Wojna handlowa USA-Chiny. TikTok i Grindr nową areną zmagań wielkich mocarstw
War, war never changes - zmieniają się jednak środki prowadzenia nieprzyjacielskich działań. Starcie toczy się w mediach. Mediach społecznościowych.
Zaryzykowałbym stwierdzenie, że Grindr to jedna z najpopularniejszych aplikacji, o której słyszało wiele osób, ale w istocie mało kto korzystał. Aplikacja ma bowiem bardzo dobrze skrojoną grupę docelową. Sama siebie nazywa największą aplikacją społecznościową dla osób LGBTQ. Na całym świecie posiada 27 mln użytkowników. 3,3 mln z nich korzysta z aplikacji każdego dnia.
Grindr nie znalazłby się w tym artykule, gdyby nie jego właściciel – chińska firma Beijing Kunlun Tech Company, która począwszy od 2016 roku po kawałku wchodziła w posiadanie udziałów firmy stojącej za aplikacją – aż doszła do 100 proc.
Amerykańska aplikacja w rękach Chińczyków – problem?
Okazuje się, że tak. Komitet ds. inwestycji zagranicznych uznał, że chińskie zwierzchnictwo stwarza ryzyko bardzo wysokiej rangi. Użytkownicy Grindra wrzucają do aplikacji niezwykle wrażliwe informacje. Nie tylko lokację i preferencje seksualne, ale i wyniki badania na HIV czy niedwuznaczne zdjęcia w prywatnych (przynajmniej z nazwy) czatach.
Amerykanie obawiali się, że posiadanie takich informacji może posłużyć do szantażu wysoko postawionych oficjeli w administracji czy wojsku i postanowili, że Beijing Kunlun Tech Company ma znaleźć kupca na Grindra. Transakcja ma zostać sfinalizowana do czerwca 2020 roku.
Wystarczyły podejrzenia, że Chińczycy mogą przejąć wrażliwe dane.
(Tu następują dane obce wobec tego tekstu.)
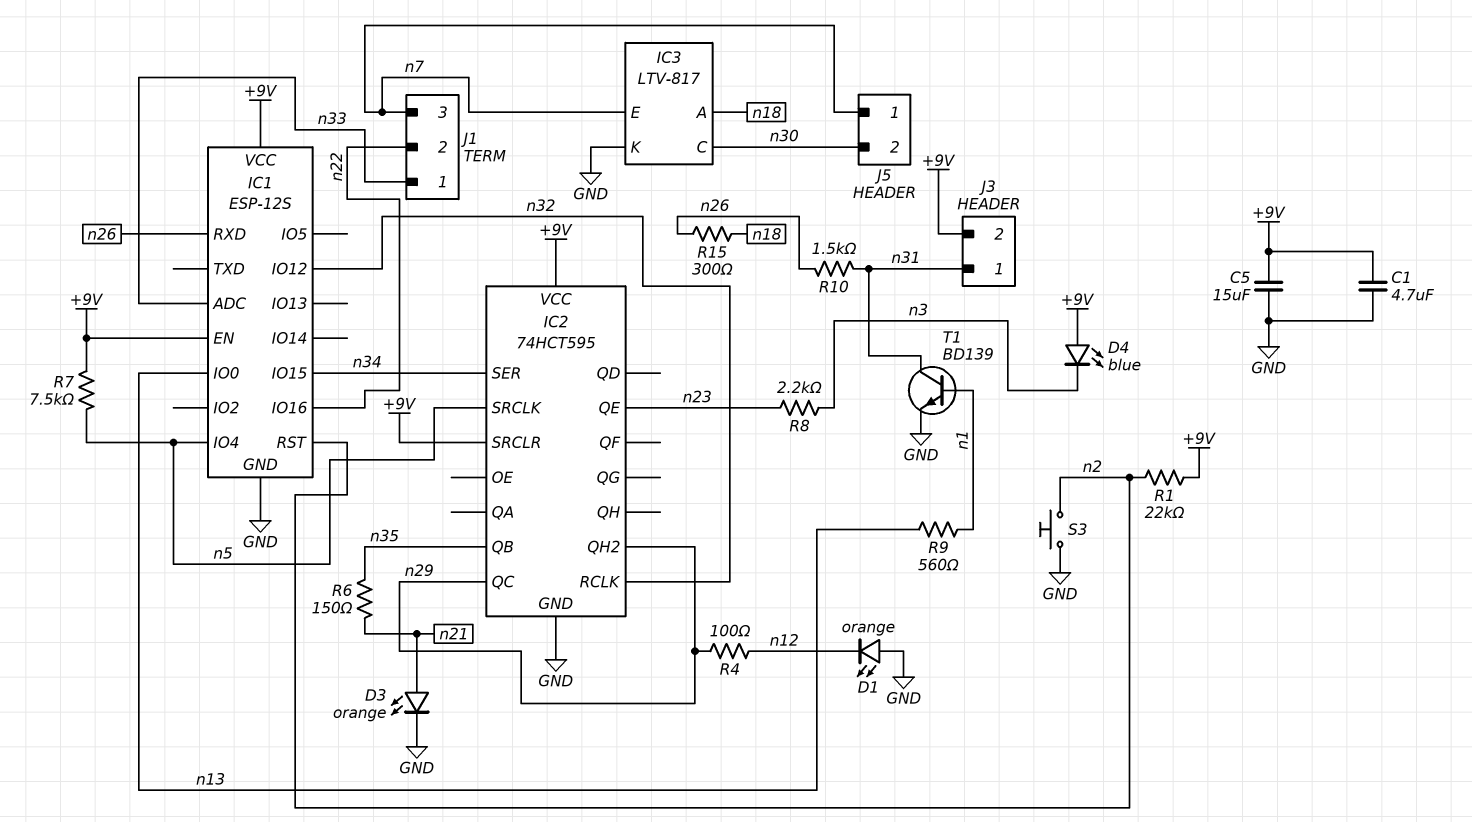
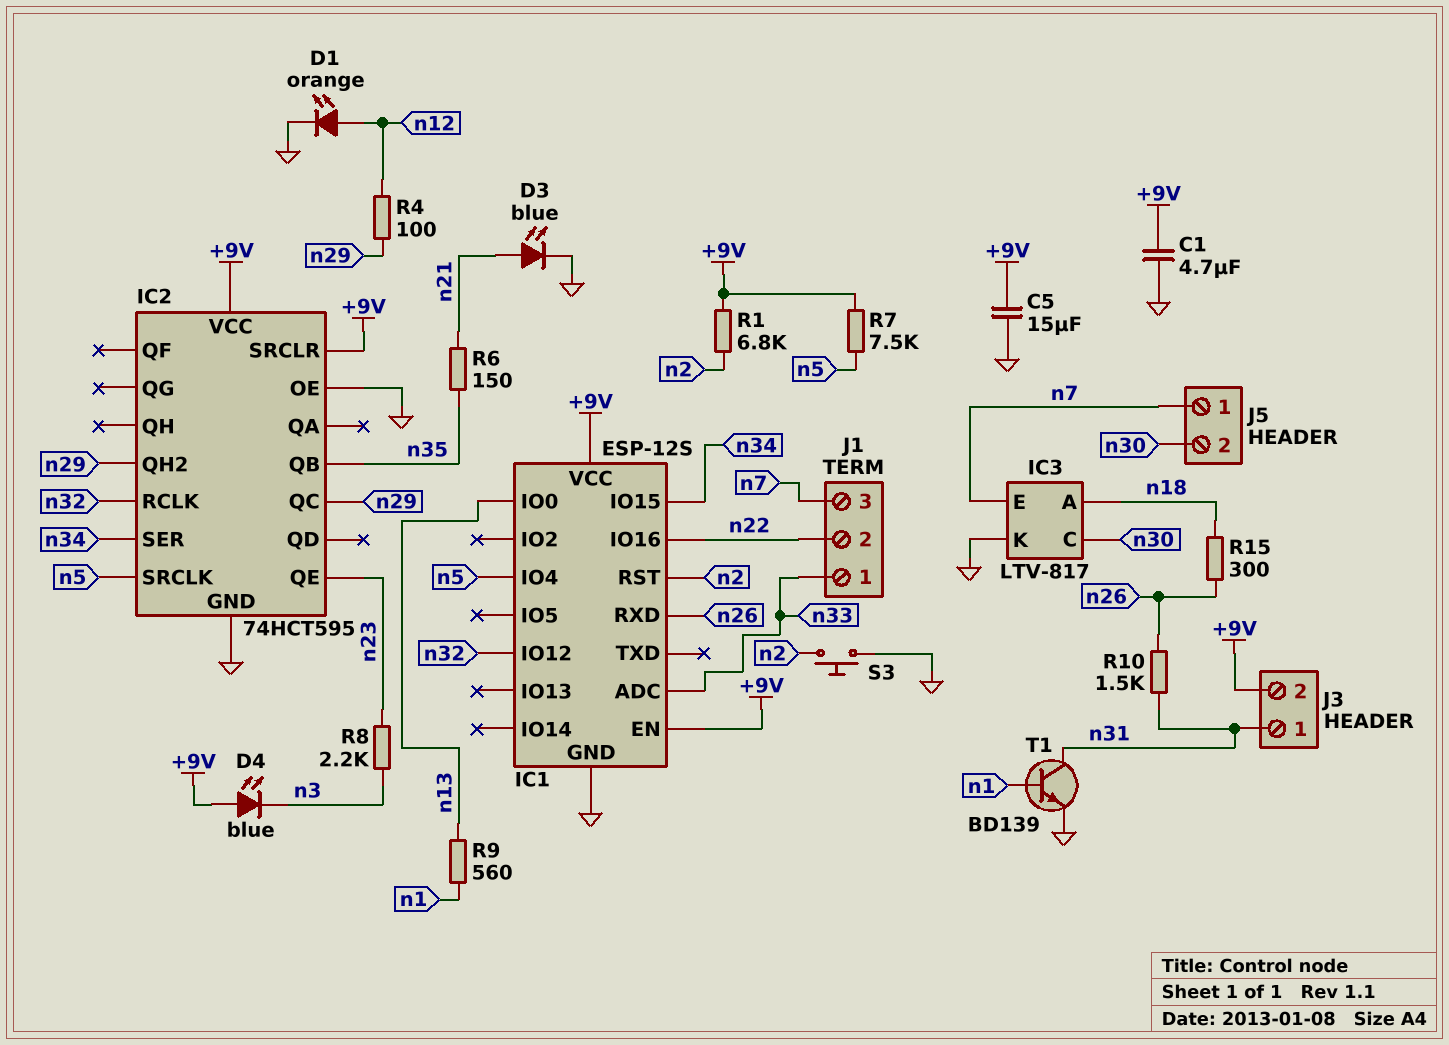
D1: LED orange (A GND, K n12) -> LED orange (A n12, K GND)
D3: LED orange (A n21, K GND) -> LED blue (A n21, K GND)
IC2 pin OE: none -> GND
R1: 22k (+9V, n2) -> 6.8k (+9V, n2)

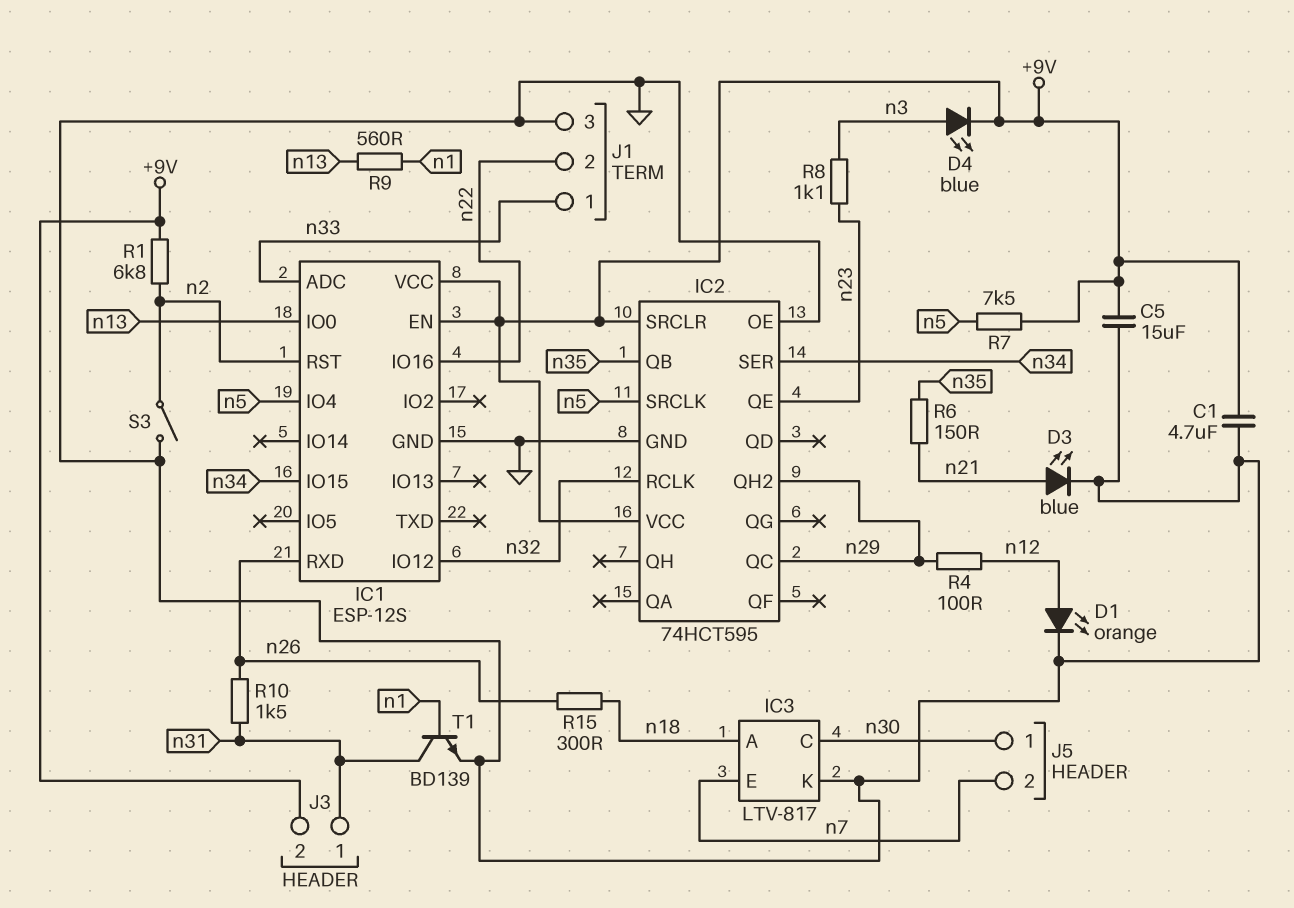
D4: LED blue (A +9V, K n3) -> LED blue (A n3, K +9V)
J1 pin 3: n7 -> GND
J5 pin 1: n7 -> n30
J5 pin 2: n30 -> n7
R8: 2.2k (n3, n23) -> 1.1k (n3, n23)
S3: button (GND, n2) -> switch (GND, n2)

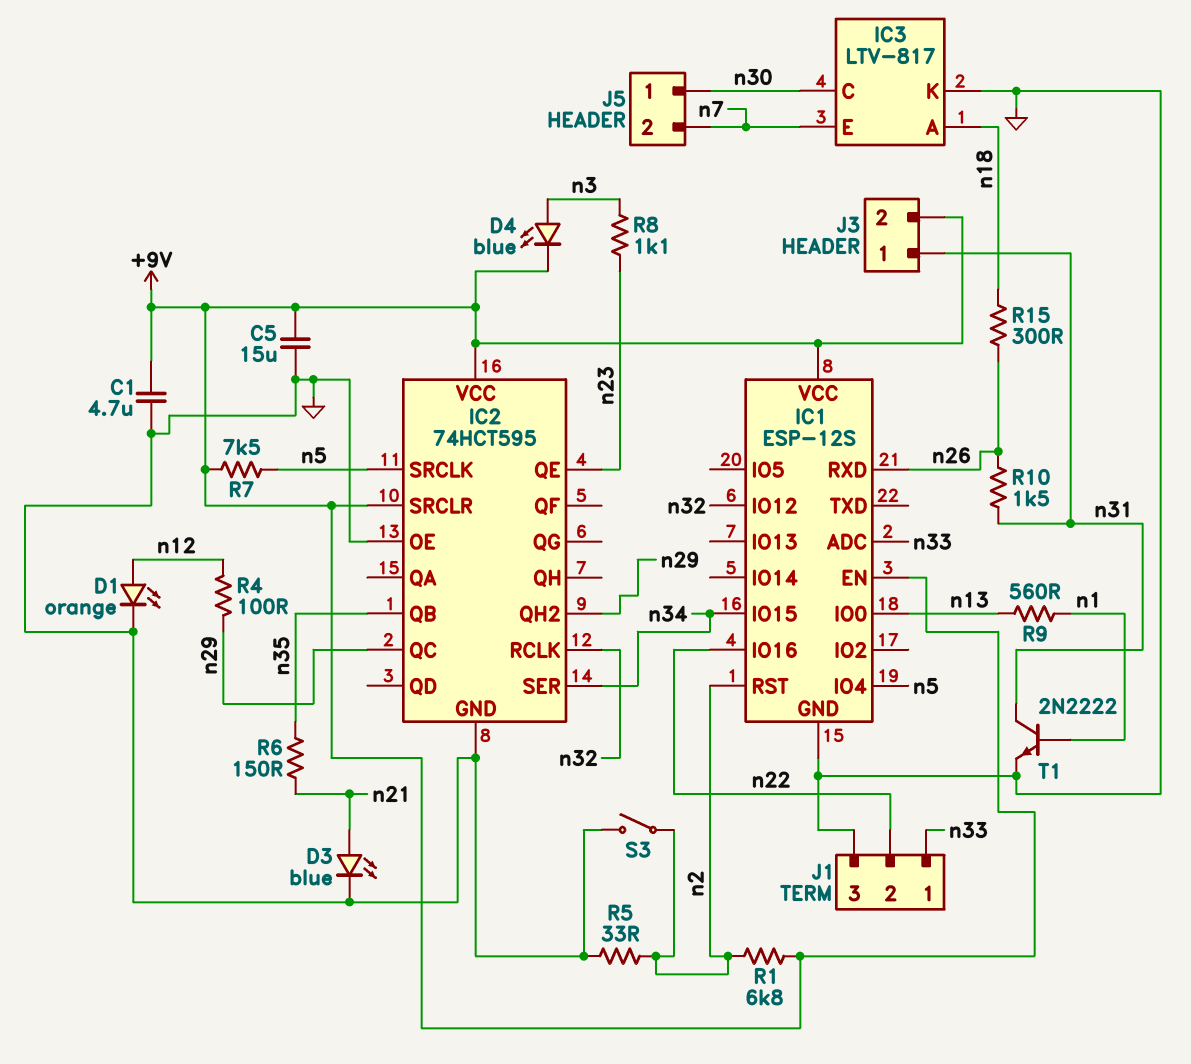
R5: none -> 33 (GND, n2)
T1: NPN BD139 (B n1, C n31, E GND) -> NPN 2N2222 (B n1, C n31, E GND)

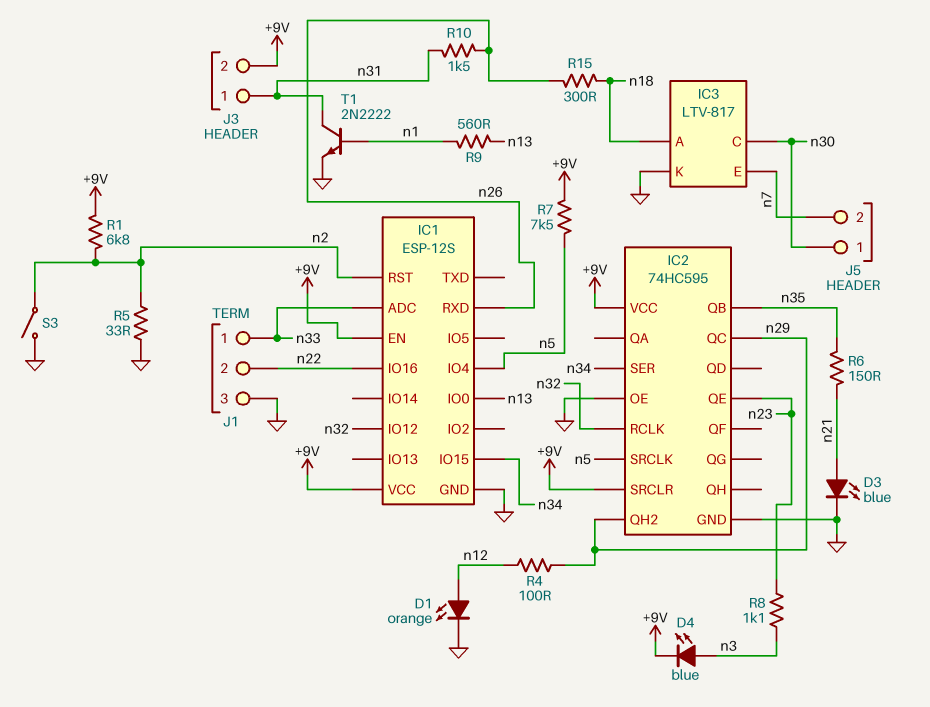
C1: 4.7uF (+9V, GND) -> none
C5: 15uF (+9V, GND) -> none
IC2: 74HCT595 -> 74HC595

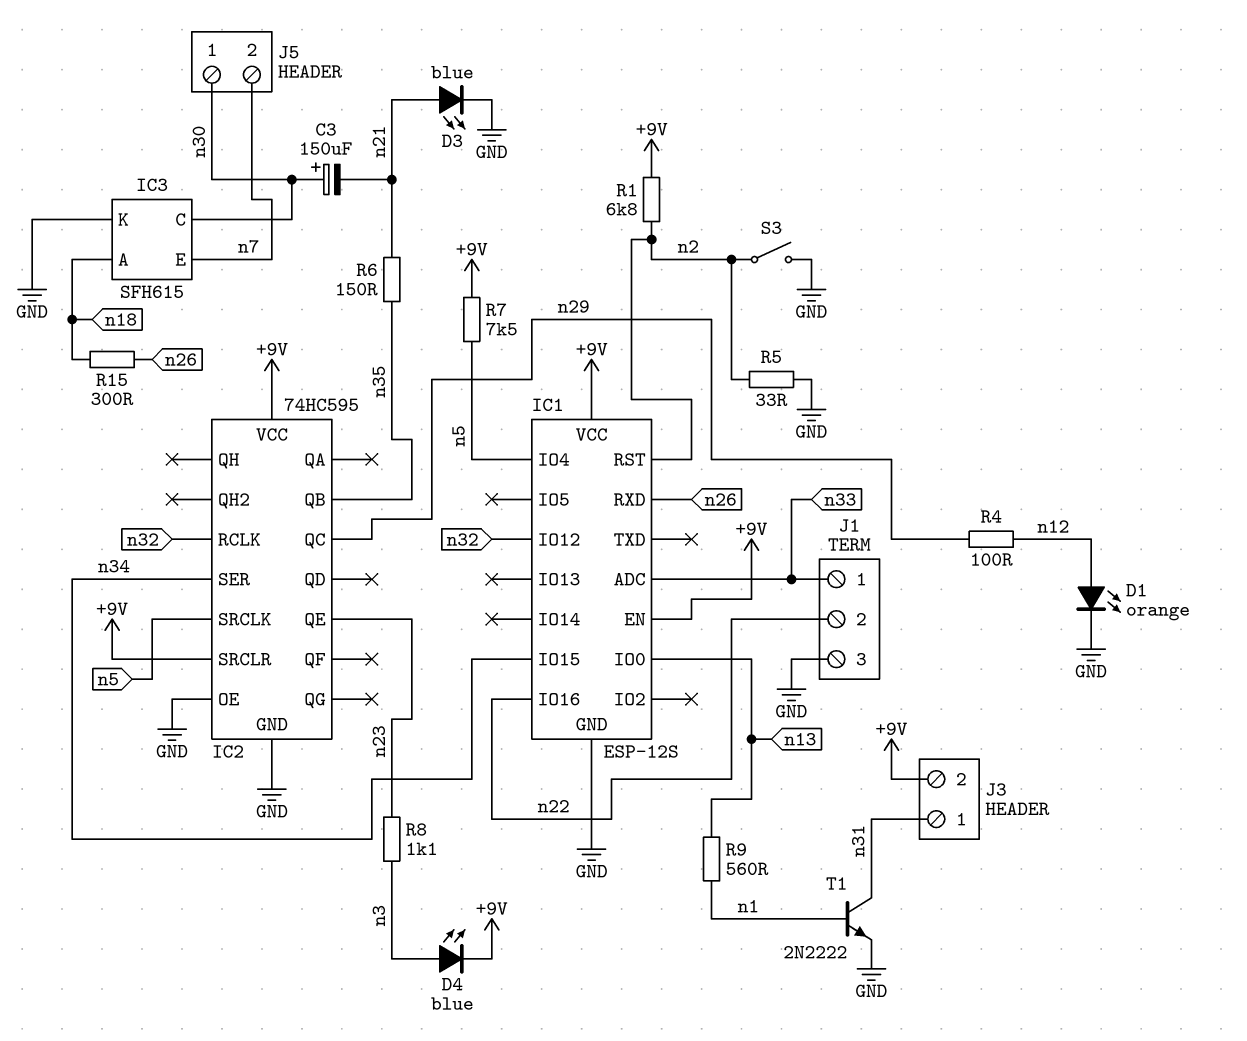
C3: none -> 150uF (plus n30, minus n21)
IC2 pin QH2: n29 -> none
IC3: LTV-817 -> SFH615
R10: 1.5k (n26, n31) -> none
Zupełnie inaczej wykorzystywany jest TikTok – hit wśród nastolatków. Aplikacja pozwala na tworzenie krótkich wideo zgranych z muzyką, filtrami i animacjami. TikToka najkrócej można określić tym, czym dla obecnych 30-latków jest Facebook, czyli medium społecznościowym nr 1.
Podobnie, jak Facebook, tak i TikTok posiada swoje „standardy społeczności”. Moderacja TikToka jest szczególnie wyczulona kwestie związane z polityką wewnętrzną państw. Szczególnie jednego.
Cenzurze podlegać mają filmiki związane z masakrą na placu Tiananmen i niepodległością Tybetu. Aplikacja oficjalnie tłumaczy to jako „krytykę polityki czy norm społecznych”. Użytkownicy łamiący te regulacje mogą być banowani lub ich postom obniżane są zasięgi (w skrajnych przypadkach widzą je tylko oni sami i zastanawiają się dlaczego nikt na nie nie reaguje).
Senator prosi, by przyjrzeć się połączeniu Musically z TikTokiem.
Do połączenia doszło przed dwoma laty. Według amerykańskiego senatora, TikTok ma cenzurować wolność słowa; zwłaszcza w stosunku do polityki Chin wobec Hong Kongu czy Tajwanu.
TikTok odpowiada: Chiński rząd nas nie kontroluje.
Amerykański TikTok dostosowuje się do amerykańskiego prawa I przechowuje całość informacji o amerykańskich klientach w Stanach Zjednoczonych. Polityka treści i moderacja zarządzana jest przez lokalny zespół, który nie jest zależy od żadnego, zagranicznego rządu. Chiński rząd nie naciska na cenzurowanie treści.
- czytamy w oświadczeniu firmy.
Podobnie, jak w przypadku afery z Blizzardem czy NBA, duże korporacje mają obawiać się wejścia na wojenną ścieżkę z Chinami. To zbyt duży rynek, aby pozwolić sobie na jego stratę. Dlatego wolą spokojnie dostosowywać się do standardów panujących w Państwie Środka i zagłuszać otwartą dyskusję. Za odwagę w stawianiu czoła rzeczywistości płacą bowiem udziałowcy.